Minute meetings of Federal Committee on Agriculture for rabi seasons between FY16 and FY18 reveal that for several years, government has been advocating plantation of substitute oilseed crops, arguably to little avail until FY19. The policy was a result of years of surplus wheat production and high opening stocks - until the last season - when the crop fell off target by a wide margin.

Between 2015 to Nov 2019, wheat support price also remained unchanged. While this contributed to stability in domestic prices, inflationary pressures and increasing cost of production made wheat increasingly unattractive to growers; finally leading some to shift to competing crops during the last season.

Last calendar year also turned out to be especially difficult for rupee-dollar parity, as subsequent rounds of devaluation finally made domestic wheat competitive against global market price, making official wheat export – and trade from smuggling channels – viable.

It is hard to quantify the extent of smuggling to Afghanistan, except it coincided with untimely rains in southern Punjab at the time of wheat harvest in April 2019. While official estimates insist that the extent of crop damage was limited, it was enough to set the speculators loose.

The increase in support price level to Rs 1,365 per 40kg by Nov-19 end ensured that the plot was finally ready for the crisis that is now unfolding. While most countrymen would like to see farmer incomes rise, when input (wheat) prices go up, output (flour) head nowhere except north.

Ordinarily, entry of investors to any market should bring liquidity, and aid in the process of price discovery. For example, news of crop damage in April-May could have led some market players to bet on shortage, and place import orders. Except, the sentry sits on the gates of both import and export; meaning investors had only one course of action: hoard and wait for domestic market to go belly-up.

How that movie played out in the form of Murphy’s law was explained in this space yesterday. (For more, read ‘What’s wrong with importing wheat?”, by BR Research published Wednesday, January 22, 2020). Government’s documentation drive and close monitoring of milling output ensured that investors found it hard to offload their stock, leading to the eventual announcement of import to stabilize domestic prices.

But what about the strategic reserves? Now that inter-provincial coordination has taken the shape of messy politics of corruption blame-game, it is no longer possible to make an informed comment that might succeed to skirt accusations of political favouritism. But consider the following.

The subcontinent remains the only region in the world where governments insist on remaining a party in wheat procurement business. For developing nations with high levels of poverty, this is a noble proposition. Except provincial governments claim that they were unable to timely procure wheat last year due to unavailability of funds.

Looking at the high cost of subsidy extended to the sector, in addition to the ever-growing debt stock of commodity operations, this comes as no surprise. Government’s fiscal space to perpetually continue commodity operations has become extremely contentious. And now that the country has finally faced a shortfall, its utility has also come in doubt; never mind the untargeted nature of procurement operation in the first place – explained above as ‘politics of bardana’.

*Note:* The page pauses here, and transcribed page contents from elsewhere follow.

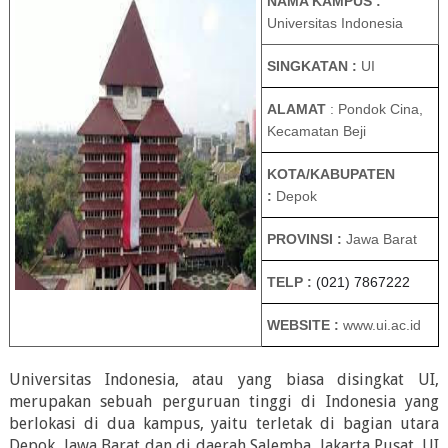
NAMA KAMPUS :
Universitas Indonesia
SINGKATAN :
UI
ALAMAT
:
Pondok Cina,
Kecamatan Beji
KOTA/KABUPATEN
:
Depok
PROVINSI :
Jawa Barat
TELP :
(021) 7867222
WEBSITE :
www.ui.ac.id
Universitas Indonesia, atau yang biasa disingkat UI,
merupakan sebuah perguruan tinggi di Indonesia yang
berlokasi di dua kampus, yaitu terletak di bagian utara
Depok, Jawa Barat dan di daerah Salemba, Jakarta Pusat. UI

No doubt, countries need to maintain strategic reserves. But shortfalls can also be addressed through liberal trade regimes. And if the prospect of market failure is the primary concern here, there is an alternate course of action.

Instead of maintaining strategic reserves equivalent to three-months of national requirement, government could explore the option of imposing inventory maintenance restrictions on flour mills. To incentivize, it could pick up the cost of inventory financing, which at prevailing market rates will only be 15 percent of what it is currently paying on its outstanding debt stock for past commodity operations.

Government’s control over the wheat market shows faith in twentieth century economic models that are no longer relevant in modern times. Its desire to manage every facet of the market reeks of managerial hubris. If the current crisis has proved anything, efforts to control market mechanism does little good, and often great harm.